Filter the records below and copy every line containing the word "front".

Input data —
=== Section Start ===

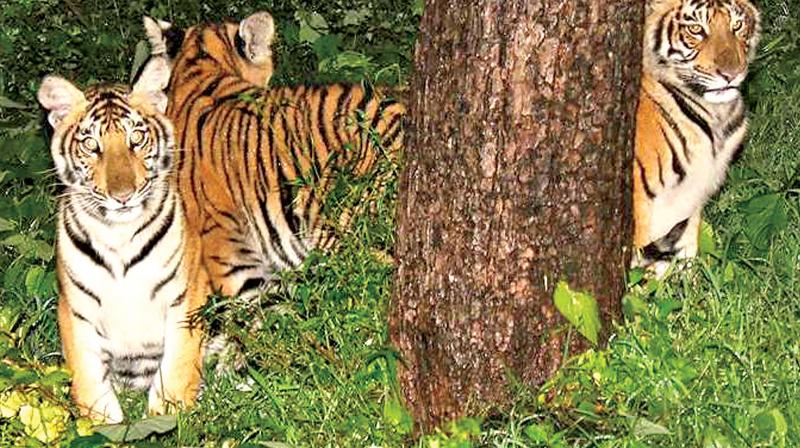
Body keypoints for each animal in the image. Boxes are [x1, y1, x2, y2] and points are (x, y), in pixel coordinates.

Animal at [38, 55, 208, 420]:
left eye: (137, 138)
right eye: (91, 145)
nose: (123, 196)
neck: (119, 234)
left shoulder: (185, 295)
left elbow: (177, 364)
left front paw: (169, 415)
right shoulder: (75, 309)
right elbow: (88, 377)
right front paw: (102, 423)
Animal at [636, 0, 760, 272]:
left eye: (737, 25)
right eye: (695, 29)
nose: (731, 73)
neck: (718, 117)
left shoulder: (695, 189)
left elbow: (686, 246)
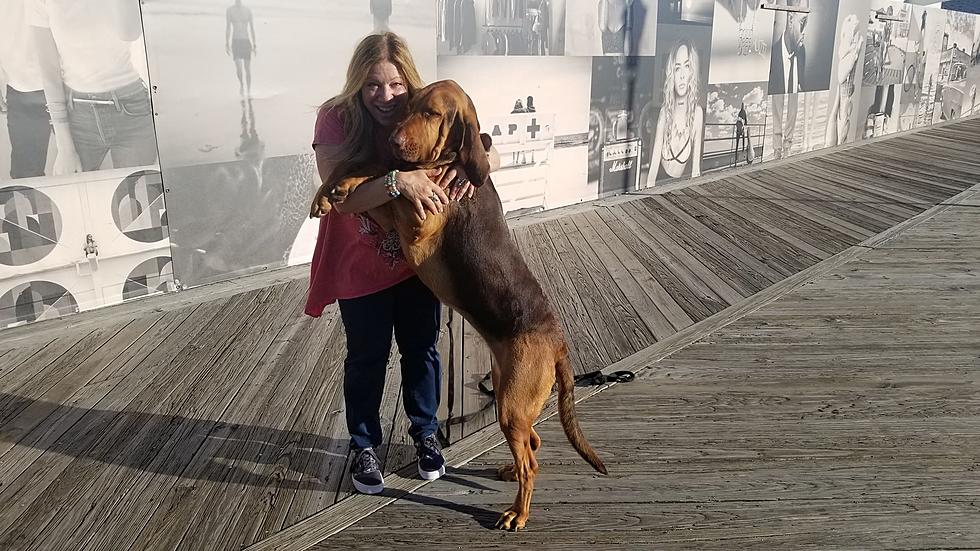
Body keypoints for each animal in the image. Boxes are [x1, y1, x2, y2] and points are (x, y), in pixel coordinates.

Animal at [312, 81, 604, 532]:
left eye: (432, 113)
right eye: (408, 105)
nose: (395, 138)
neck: (446, 162)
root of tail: (557, 340)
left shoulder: (413, 224)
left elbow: (388, 177)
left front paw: (346, 187)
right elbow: (376, 166)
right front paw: (330, 191)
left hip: (512, 407)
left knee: (532, 463)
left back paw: (518, 512)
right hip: (508, 398)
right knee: (532, 445)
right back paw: (510, 471)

=== Section End ===

Solution to the exercise —
left front paw: (169, 415)
right front paw: (102, 423)
left front paw: (346, 187)
right front paw: (330, 191)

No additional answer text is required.